• **SUPPLIED MATERIAL**
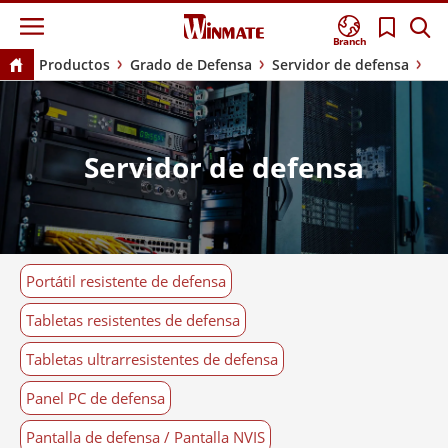
Branch
Productos
Grado de Defensa
Servidor de defensa
Servidor de defensa
Portátil resistente de defensa
Tabletas resistentes de defensa
Tabletas ultrarresistentes de defensa
Panel PC de defensa
Pantalla de defensa / Pantalla NVIS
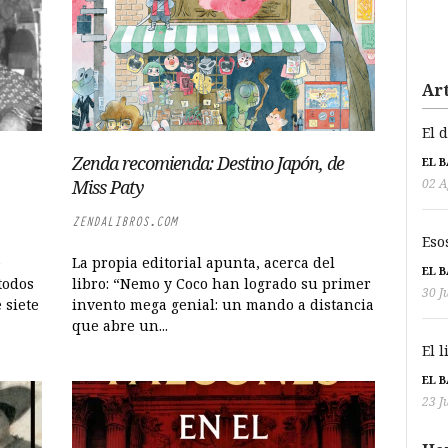
Art
El 
Zenda recomienda: Destino Japón, de
EL 
02 A
Miss Paty
ZENDALIBROS.COM
Eso
e
La propia editorial apunta, acerca del
EL 
todos
libro: “Nemo y Coco han logrado su primer
30 J
 siete
invento mega genial: un mando a distancia
que abre un...
El 
EL 
23 J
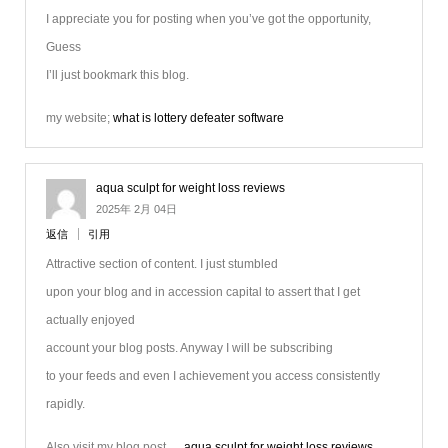
I appreciate you for posting when you’ve got the opportunity,
Guess
I’ll just bookmark this blog.
my website;
what is lottery defeater software
aqua sculpt for weight loss reviews
2025年 2月 04日
返信
引用
Attractive section of content. I just stumbled
upon your blog and in accession capital to assert that I get
actually enjoyed
account your blog posts. Anyway I will be subscribing
to your feeds and even I achievement you access consistently
rapidly.
Also visit my blog post …
aqua sculpt for weight loss reviews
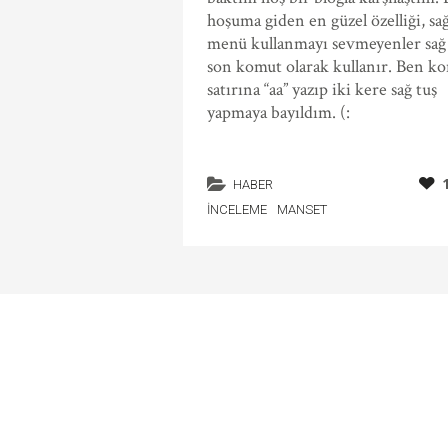
hoşuma giden en güzel özelliği, sa
menü kullanmayı sevmeyenler sağ
son komut olarak kullanır. Ben k
satırına “aa” yazıp iki kere sağ tuş
yapmaya bayıldım. (:
HABER
İNCELEME
MANSET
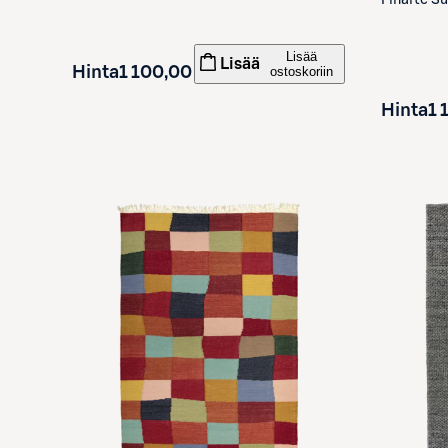
Finarte
Su
Lisää
Lisää
Hinta
1 100,00 €
ostoskoriin
Hinta
1 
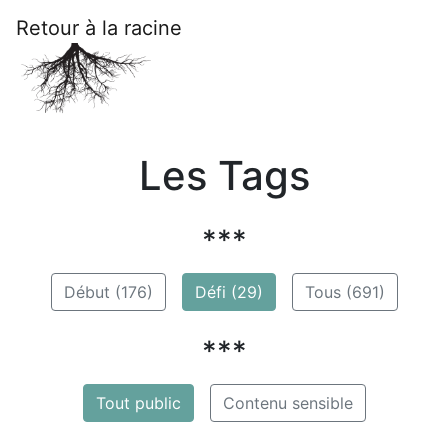
Retour à la racine
Les Tags
***
Début (176)
Défi (29)
Tous (691)
***
Tout public
Contenu sensible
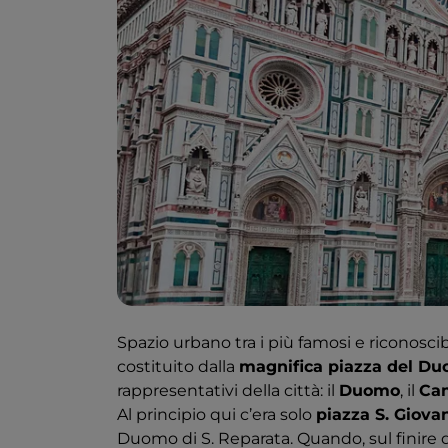
Spazio urbano tra i più famosi e riconoscibi
costituito dalla
magnifica piazza del D
rappresentativi della città: il
Duomo
, il
Cam
Al principio qui c’era solo
piazza S. Giova
Duomo di S. Reparata. Quando, sul finire d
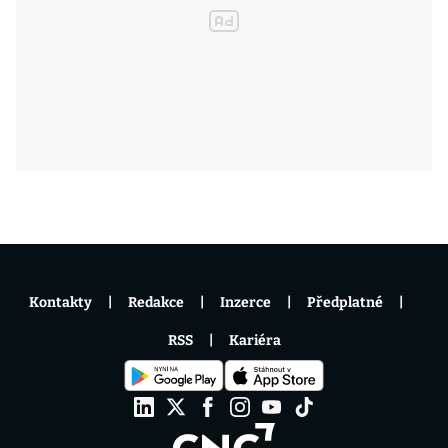
Kontakty
Redakce
Inzerce
Předplatné
RSS
Kariéra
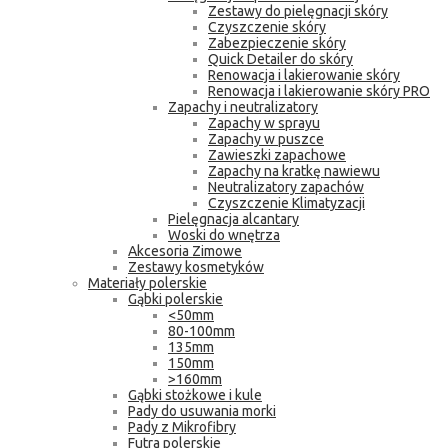
Zestawy do pielęgnacji skóry
Czyszczenie skóry
Zabezpieczenie skóry
Quick Detailer do skóry
Renowacja i lakierowanie skóry
Renowacja i lakierowanie skóry PRO
Zapachy i neutralizatory
Zapachy w sprayu
Zapachy w puszce
Zawieszki zapachowe
Zapachy na kratkę nawiewu
Neutralizatory zapachów
Czyszczenie Klimatyzacji
Pielęgnacja alcantary
Woski do wnętrza
Akcesoria Zimowe
Zestawy kosmetyków
Materiały polerskie
Gąbki polerskie
<50mm
80-100mm
135mm
150mm
>160mm
Gąbki stożkowe i kule
Pady do usuwania morki
Pady z Mikrofibry
Futra polerskie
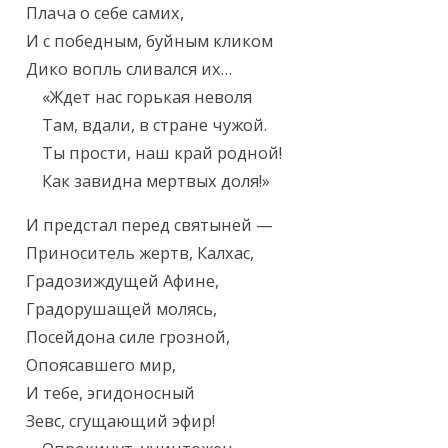
Плача о себе самих,

И с победным, буйным кликом

Дико вопль сливался их…

    «Ждет нас горькая неволя

    Там, вдали, в стране чужой.

    Ты прости, наш край родной!

    Как завидна мертвых доля!»
И предстал перед святыней —

Приноситель жертв, Калхас,

Градозиждущей Афине,

Градорушащей молясь,

Посейдона силе грозной,

Опоясавшего мир,

И тебе, эгидоносный

Зевс, сгущающий эфир!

• **WORK ORDER**
Will you write out word for word everything from the start of the material down to and including the line that contains "Pantalla de defensa / Pantalla NVIS", leaving the pictures out of your answer?

• **SOLUTION FOR THIS TASK**
Branch
Productos
Grado de Defensa
Servidor de defensa
Servidor de defensa
Portátil resistente de defensa
Tabletas resistentes de defensa
Tabletas ultrarresistentes de defensa
Panel PC de defensa
Pantalla de defensa / Pantalla NVIS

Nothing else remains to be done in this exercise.